DATA EXTRACT »
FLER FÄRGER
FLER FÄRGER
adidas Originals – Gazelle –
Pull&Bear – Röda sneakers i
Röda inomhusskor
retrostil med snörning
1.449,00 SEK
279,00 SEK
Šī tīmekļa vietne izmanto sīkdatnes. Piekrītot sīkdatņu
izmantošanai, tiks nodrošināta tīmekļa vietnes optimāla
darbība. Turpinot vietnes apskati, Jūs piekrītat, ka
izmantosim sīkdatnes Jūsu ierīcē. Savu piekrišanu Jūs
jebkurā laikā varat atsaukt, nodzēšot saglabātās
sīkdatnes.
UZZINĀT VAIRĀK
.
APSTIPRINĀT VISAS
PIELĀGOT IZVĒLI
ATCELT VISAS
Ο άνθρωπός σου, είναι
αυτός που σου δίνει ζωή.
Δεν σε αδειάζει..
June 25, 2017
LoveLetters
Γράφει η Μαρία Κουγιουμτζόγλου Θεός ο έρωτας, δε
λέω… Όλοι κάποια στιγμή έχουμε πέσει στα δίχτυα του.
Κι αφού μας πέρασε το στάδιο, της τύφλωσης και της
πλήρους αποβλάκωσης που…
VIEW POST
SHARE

...

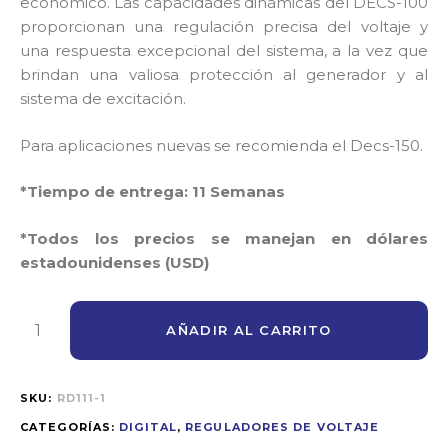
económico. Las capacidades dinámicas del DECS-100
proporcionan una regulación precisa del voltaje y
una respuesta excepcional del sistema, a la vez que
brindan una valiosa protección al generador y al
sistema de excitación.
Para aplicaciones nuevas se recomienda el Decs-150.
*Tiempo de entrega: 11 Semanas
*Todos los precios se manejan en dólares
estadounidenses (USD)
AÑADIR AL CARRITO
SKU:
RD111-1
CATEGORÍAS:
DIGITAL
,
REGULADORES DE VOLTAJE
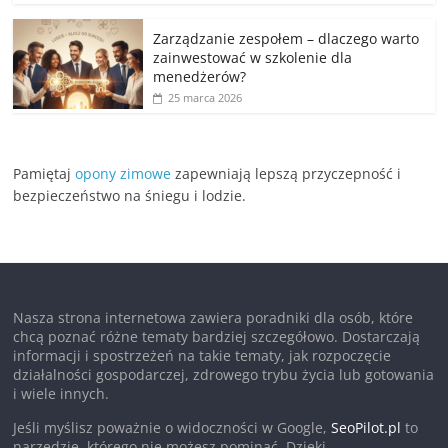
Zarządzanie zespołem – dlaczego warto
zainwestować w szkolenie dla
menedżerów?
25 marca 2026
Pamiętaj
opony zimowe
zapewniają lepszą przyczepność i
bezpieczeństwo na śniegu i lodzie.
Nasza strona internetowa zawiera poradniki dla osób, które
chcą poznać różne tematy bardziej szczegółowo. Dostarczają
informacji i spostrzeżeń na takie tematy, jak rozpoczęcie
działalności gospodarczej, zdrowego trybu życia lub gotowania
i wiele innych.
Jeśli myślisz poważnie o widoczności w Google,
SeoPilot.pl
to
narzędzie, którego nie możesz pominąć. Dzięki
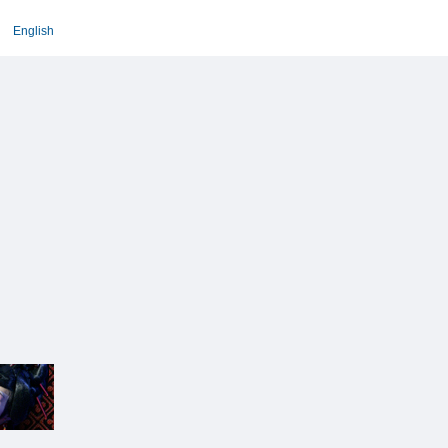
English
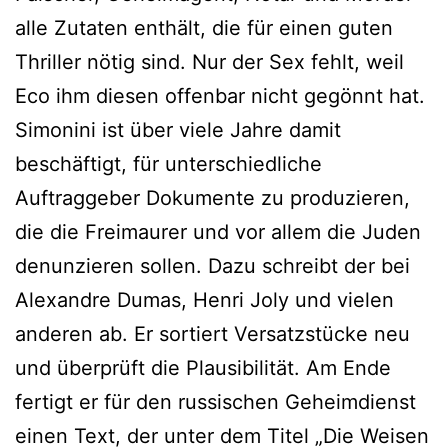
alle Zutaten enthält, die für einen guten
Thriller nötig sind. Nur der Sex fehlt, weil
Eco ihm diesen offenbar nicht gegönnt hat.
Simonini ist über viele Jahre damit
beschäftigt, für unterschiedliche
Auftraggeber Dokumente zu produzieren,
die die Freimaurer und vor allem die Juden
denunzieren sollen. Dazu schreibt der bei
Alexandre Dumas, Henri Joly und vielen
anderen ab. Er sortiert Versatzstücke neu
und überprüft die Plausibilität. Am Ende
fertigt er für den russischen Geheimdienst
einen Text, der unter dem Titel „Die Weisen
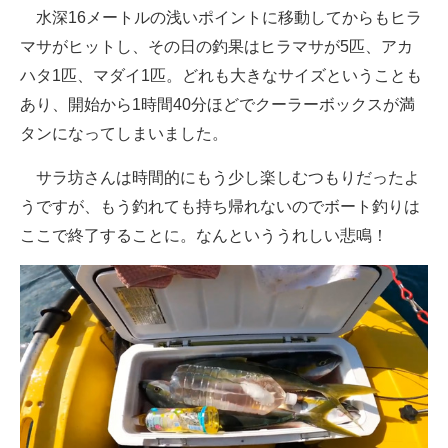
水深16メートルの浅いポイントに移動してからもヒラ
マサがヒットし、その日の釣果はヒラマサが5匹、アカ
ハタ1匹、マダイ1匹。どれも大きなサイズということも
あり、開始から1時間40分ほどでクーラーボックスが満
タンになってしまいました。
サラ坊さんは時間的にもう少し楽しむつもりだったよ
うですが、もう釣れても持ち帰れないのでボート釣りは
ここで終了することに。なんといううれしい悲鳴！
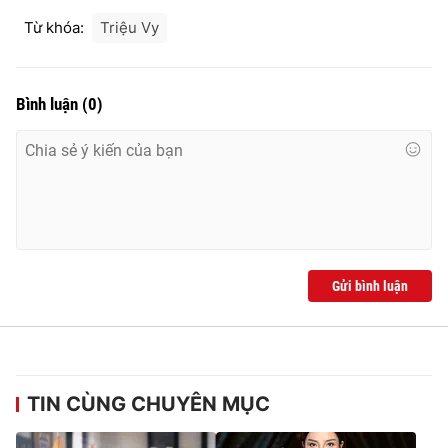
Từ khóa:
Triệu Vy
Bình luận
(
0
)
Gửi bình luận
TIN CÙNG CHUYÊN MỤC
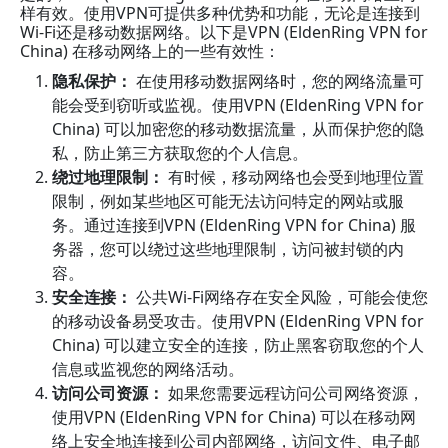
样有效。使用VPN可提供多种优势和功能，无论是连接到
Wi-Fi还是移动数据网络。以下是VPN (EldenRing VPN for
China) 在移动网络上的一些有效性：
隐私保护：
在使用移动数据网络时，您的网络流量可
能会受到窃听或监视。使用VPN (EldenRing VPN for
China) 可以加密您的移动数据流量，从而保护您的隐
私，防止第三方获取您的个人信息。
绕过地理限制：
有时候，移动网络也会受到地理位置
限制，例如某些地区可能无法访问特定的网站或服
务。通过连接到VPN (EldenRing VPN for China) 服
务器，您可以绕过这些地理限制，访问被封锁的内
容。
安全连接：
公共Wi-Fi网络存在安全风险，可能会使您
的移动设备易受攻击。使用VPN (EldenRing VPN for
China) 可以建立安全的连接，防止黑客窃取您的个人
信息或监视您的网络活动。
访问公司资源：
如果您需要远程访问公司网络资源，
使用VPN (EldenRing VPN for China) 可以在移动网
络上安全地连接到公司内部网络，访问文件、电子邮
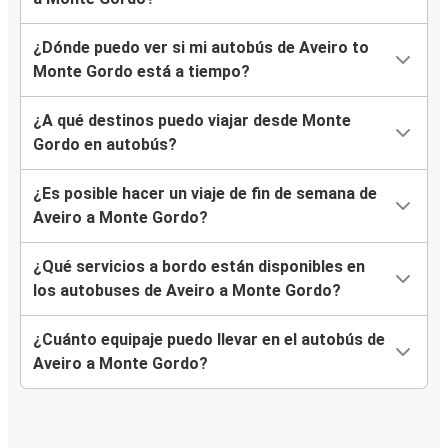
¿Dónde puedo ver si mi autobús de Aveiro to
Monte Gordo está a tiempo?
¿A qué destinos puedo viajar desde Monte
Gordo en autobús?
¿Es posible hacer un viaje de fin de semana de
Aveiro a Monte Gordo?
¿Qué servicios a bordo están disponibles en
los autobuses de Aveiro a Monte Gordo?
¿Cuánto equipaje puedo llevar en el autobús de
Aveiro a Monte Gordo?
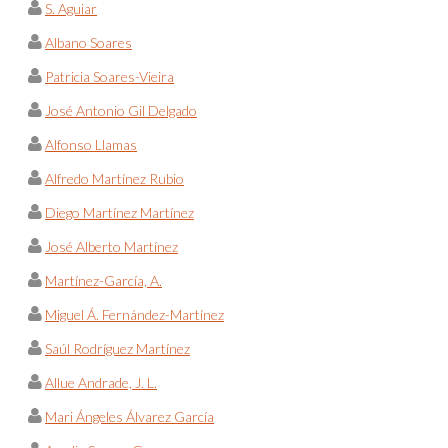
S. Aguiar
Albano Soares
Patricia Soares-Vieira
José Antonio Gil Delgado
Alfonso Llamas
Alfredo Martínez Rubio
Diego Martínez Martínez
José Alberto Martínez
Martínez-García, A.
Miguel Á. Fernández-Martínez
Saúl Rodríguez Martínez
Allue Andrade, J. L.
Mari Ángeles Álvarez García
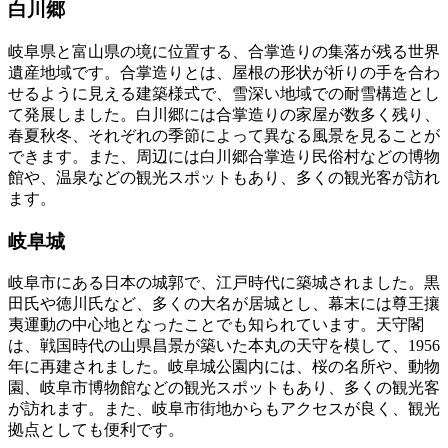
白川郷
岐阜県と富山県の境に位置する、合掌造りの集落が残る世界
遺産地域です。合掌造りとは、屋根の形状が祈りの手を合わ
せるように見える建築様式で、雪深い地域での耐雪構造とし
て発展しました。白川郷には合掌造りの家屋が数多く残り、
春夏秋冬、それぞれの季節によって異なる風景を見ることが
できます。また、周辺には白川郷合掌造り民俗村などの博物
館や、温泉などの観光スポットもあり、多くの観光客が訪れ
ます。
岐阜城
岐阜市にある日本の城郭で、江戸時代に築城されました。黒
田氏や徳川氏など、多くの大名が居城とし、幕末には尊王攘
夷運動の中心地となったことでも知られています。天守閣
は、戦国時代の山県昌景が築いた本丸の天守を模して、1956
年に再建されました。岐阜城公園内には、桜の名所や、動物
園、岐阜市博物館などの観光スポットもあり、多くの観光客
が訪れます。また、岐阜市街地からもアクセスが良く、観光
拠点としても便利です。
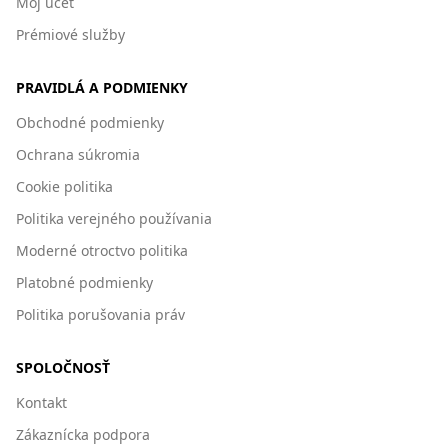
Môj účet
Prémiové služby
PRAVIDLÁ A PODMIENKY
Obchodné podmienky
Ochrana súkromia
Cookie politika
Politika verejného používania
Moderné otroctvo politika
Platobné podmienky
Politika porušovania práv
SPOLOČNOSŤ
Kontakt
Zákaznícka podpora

THE PROBLEM »
Copy out the listing lines above, starting at the line that contains "样有效。使用VPN可提供多种优势和功能，无论是连接到" and ending at the line that contains "限制，例如某些地区可能无法访问特定的网站或服". Include both of those lines.

RESPONSE TO THE EXERCISE »
样有效。使用VPN可提供多种优势和功能，无论是连接到
Wi-Fi还是移动数据网络。以下是VPN (EldenRing VPN for
China) 在移动网络上的一些有效性：
隐私保护：
在使用移动数据网络时，您的网络流量可
能会受到窃听或监视。使用VPN (EldenRing VPN for
China) 可以加密您的移动数据流量，从而保护您的隐
私，防止第三方获取您的个人信息。
绕过地理限制：
有时候，移动网络也会受到地理位置
限制，例如某些地区可能无法访问特定的网站或服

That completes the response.